The WENN Media Group (TWMG) has stopped producing its entertainment news wire service WENN under what was described as a “planned corporate restructure”.
The group’s company WMG Operations Ltd, which ran the wire part of the business, is being dissolved as a result. Press Gazette understands creditors owed money have been informed of the liquidation.
However TWMG plans to continue running a photo service facilitating access to its more than 10m images. It said it will launch a new agency, Meta Images, later this month.
TWMG chairman Lloyd Beiny said: “For the past 33 years it has been an enormous privilege to provide the world’s media with the World Entertainment News Network’s news service and to give so many aspiring young journalists the opportunity to hone their skills.

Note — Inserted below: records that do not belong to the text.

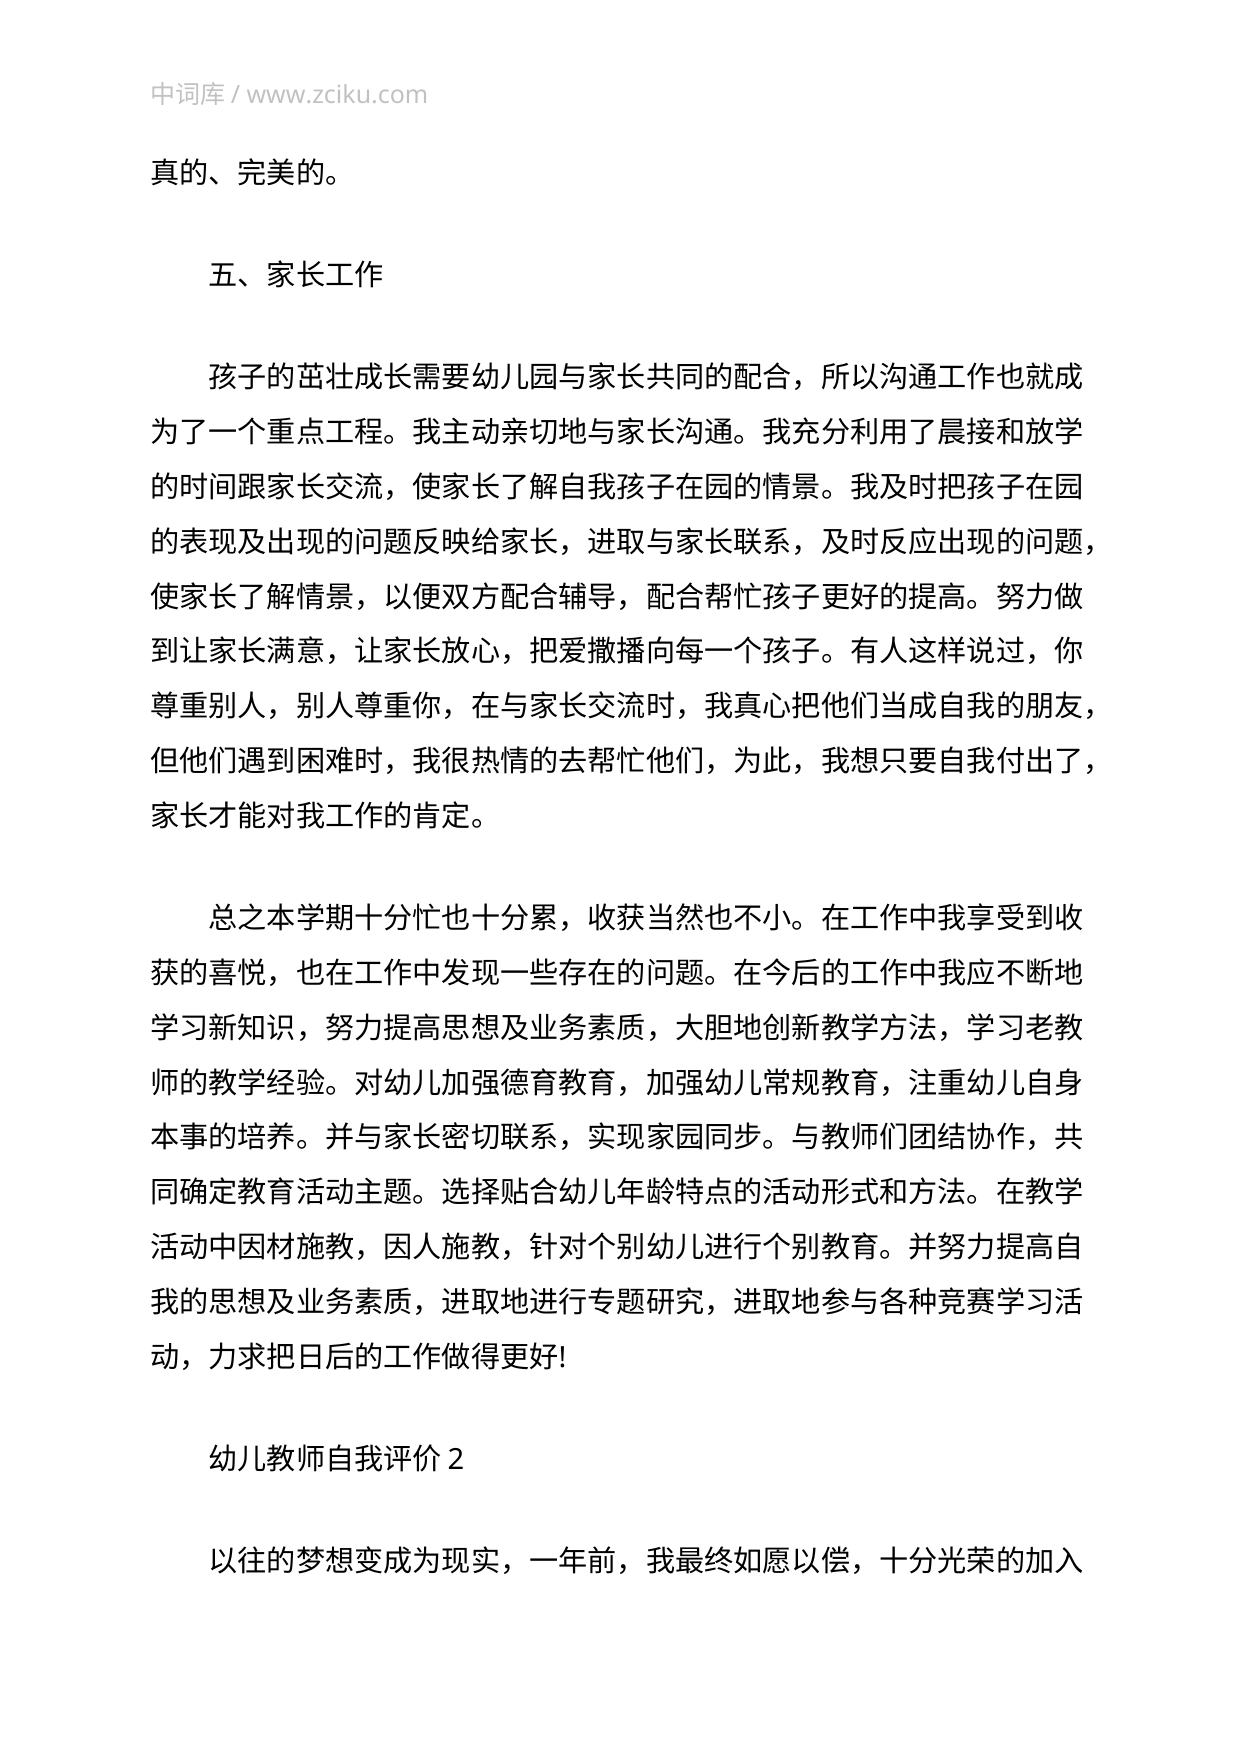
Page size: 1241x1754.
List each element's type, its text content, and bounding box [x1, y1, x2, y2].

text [150, 1538, 1090, 1580]
text 五、家长工作 [150, 252, 1090, 294]
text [150, 150, 1090, 192]
text 幼儿教师自我评价2 [150, 1436, 1090, 1478]
text 孩子的茁壮成长需要幼儿园与家长共同的配合，所以沟通工作也就成为了一个重点工程。我主动亲切地与家长沟通。我充分利用了晨接和放学的时间跟家长交流，使家长了解自我孩子在园的情景。我及时把孩子在园的表现及出现的问题反映给家长，进取与家长联系，及时反应出现的问题，使家长了解情景，以便双方配合辅导，配合帮忙孩子更好的提高。努力做到让家长满意，让家长放心，把爱撒播向每一个孩子。有人这样说过，你尊重别人，别人尊重你，在与家长交流时，我真心把他们当成自我的朋友，但他们遇到困难时，我很热情的去帮忙他们，为此，我想只要自我付出了，家长才能对我工作的肯定。 [150, 353, 1090, 835]
text 总之本学期十分忙也十分累，收获当然也不小。在工作中我享受到收获的喜悦，也在工作中发现一些存在的问题。在今后的工作中我应不断地学习新知识，努力提高思想及业务素质，大胆地创新教学方法，学习老教师的教学经验。对幼儿加强德育教育，加强幼儿常规教育，注重幼儿自身本事的培养。并与家长密切联系，实现家园同步。与教师们团结协作，共同确定教育活动主题。选择贴合幼儿年龄特点的活动形式和方法。在教学活动中因材施教，因人施教，针对个别幼儿进行个别教育。并努力提高自我的思想及业务素质，进取地进行专题研究，进取地参与各种竞赛学习活动，力求把日后的工作做得更好! [150, 894, 1090, 1376]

“However, the advent of social media, which has usurped the traditional wire service, coupled with the pandemic has created a perfect storm that has terminally impacted the economic sustainability of this division.”

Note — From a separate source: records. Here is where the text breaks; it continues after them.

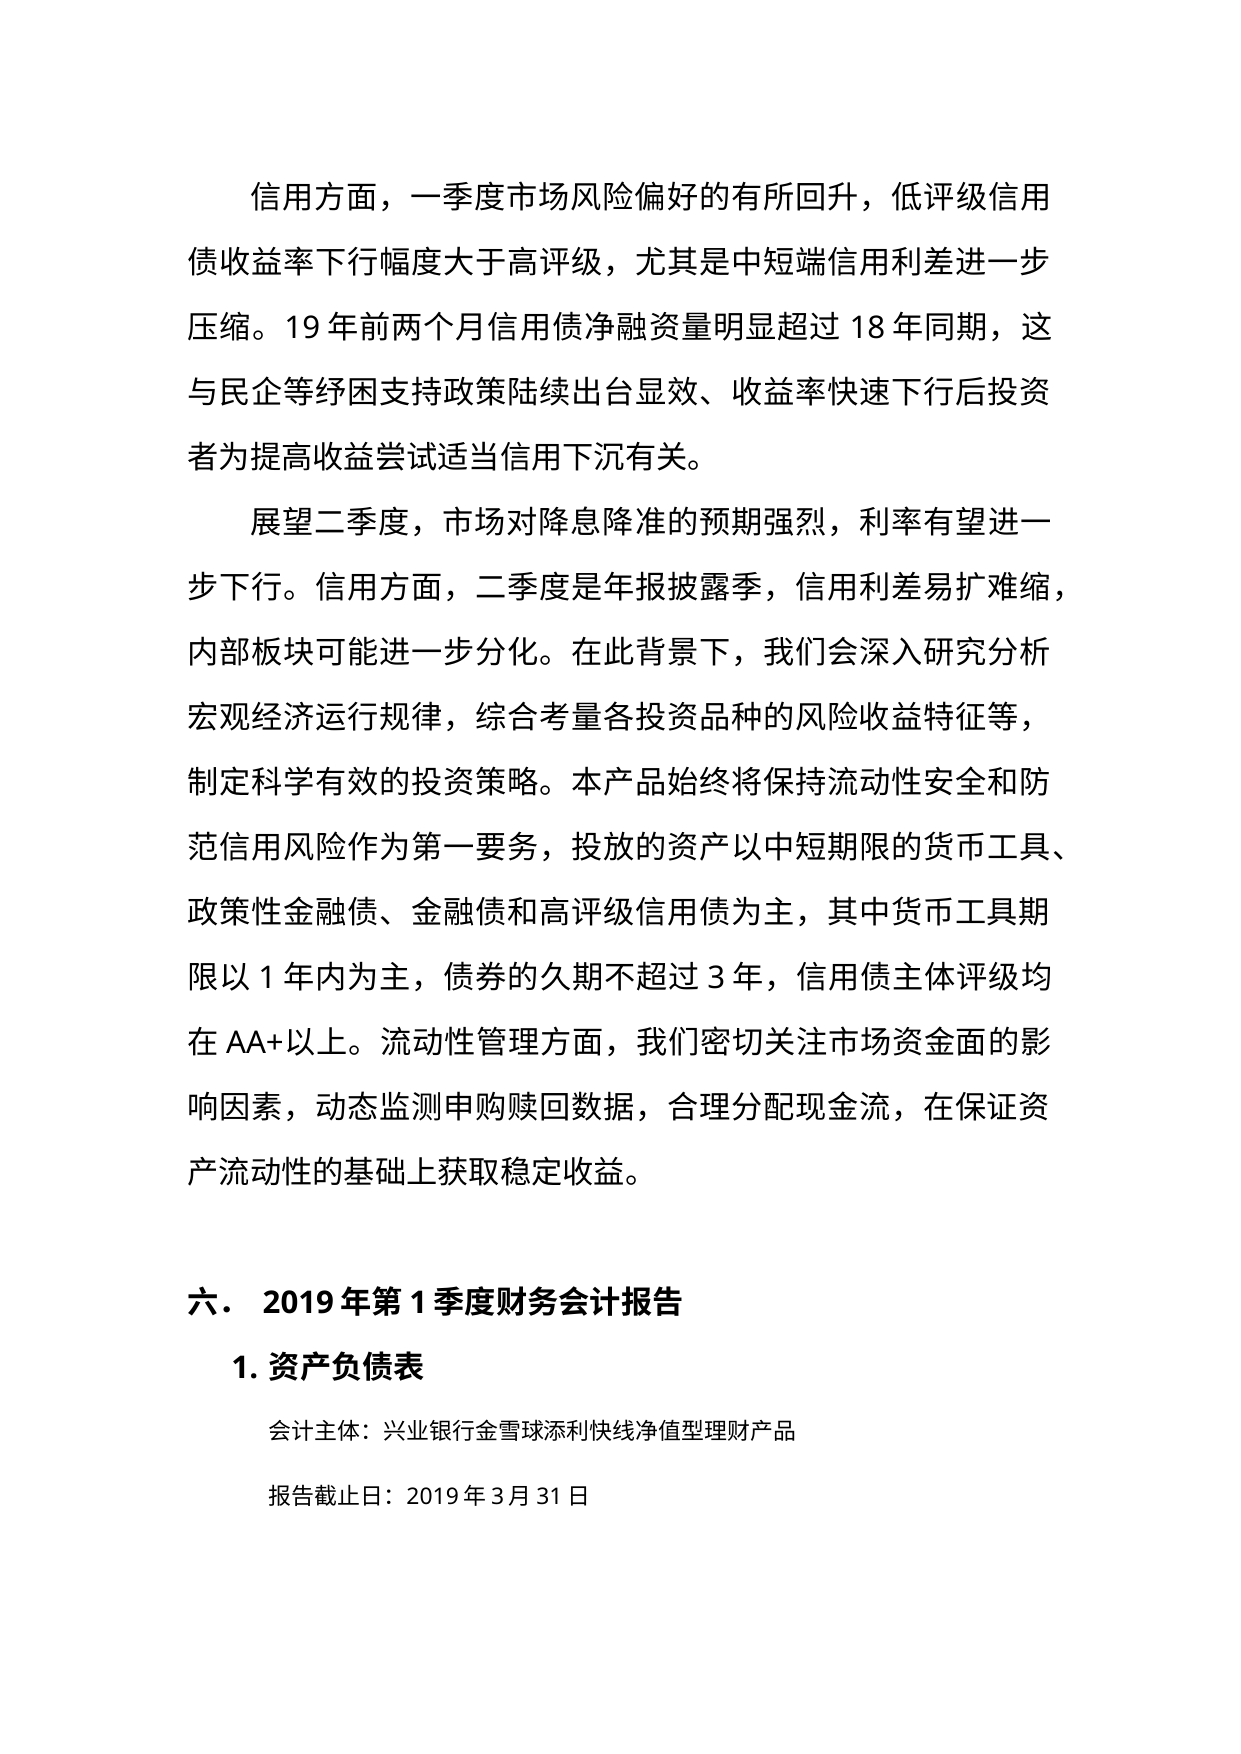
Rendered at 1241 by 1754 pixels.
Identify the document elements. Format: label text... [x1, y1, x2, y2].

list 会计主体：兴业银行金雪球添利快线净值型理财产品 [269, 1397, 1053, 1462]
text 信用方面，一季度市场风险偏好的有所回升，低评级信用债收益率下行幅度大于高评级，尤其是中短端信用利差进一步压缩。19年前两个月信用债净融资量明显超过18年同期，这与民企等纾困支持政策陆续出台显效、收益率快速下行后投资者为提高收益尝试适当信用下沉有关。 [187, 162, 1053, 487]
list 2019年第1季度财务会计报告 [187, 1267, 1053, 1332]
list 报告截止日：2019年3月31日 [269, 1462, 1053, 1527]
text 展望二季度，市场对降息降准的预期强烈，利率有望进一步下行。信用方面，二季度是年报披露季，信用利差易扩难缩，内部板块可能进一步分化。在此背景下，我们会深入研究分析宏观经济运行规律，综合考量各投资品种的风险收益特征等，制定科学有效的投资策略。本产品始终将保持流动性安全和防范信用风险作为第一要务，投放的资产以中短期限的货币工具、政策性金融债、金融债和高评级信用债为主，其中货币工具期限以1年内为主，债券的久期不超过3年，信用债主体评级均在AA+以上。流动性管理方面，我们密切关注市场资金面的影响因素，动态监测申购赎回数据，合理分配现金流，在保证资产流动性的基础上获取稳定收益。 [187, 487, 1053, 1202]
list 资产负债表 [231, 1332, 1053, 1397]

Beiny added: “Meta Images is currently tooling up and will, before the month’s end, provide media access not only to the legacy WENN archive but also to the very best new celebrity images from around the world.”
Beiny told Press Gazette that WENN employed a team of around 25 journalists at its peak but that this had been eroded to “several” by the end.
Among the many young journalists trained by WENN was the late singer Amy Winehouse, who got a teenage reporting job as her childhood best friend was the daughter of founder Jonathan Ashby.
Ashby founded the WENN wire service in 1989 while he was working as a London correspondent for America’s ABC News. It started with a focus on music news under the name World Rock News Network, but was renamed the World Entertainment News Network two years later to reflect its expanded brief.
Under Ashby’s leadership the group expanded into photography, radio and TV divisions and started offices in London, Los Angeles, New York and Berlin. He remained chief executive until he was forced to step down due to ill health in 2001.
[Read more: ‘True media visionary’ Jonathan Ashby, founder of WENN celebrity news agency, dies aged 66]
Rick Sky, the managing director of rival agency Bang Showbiz, told Press Gazette WENN’s closure was a “real blow” for the sector.
“They’re a very, very important agency,” he said. “To see someone else that’s so heavily involved in journalism suffering a demise like that is not good.”
Sky, who edited the gossip columns at The Sun, The Daily Star and The Daily Mirror before starting Bang in 1997, described WENN as his agency’s “biggest rival”.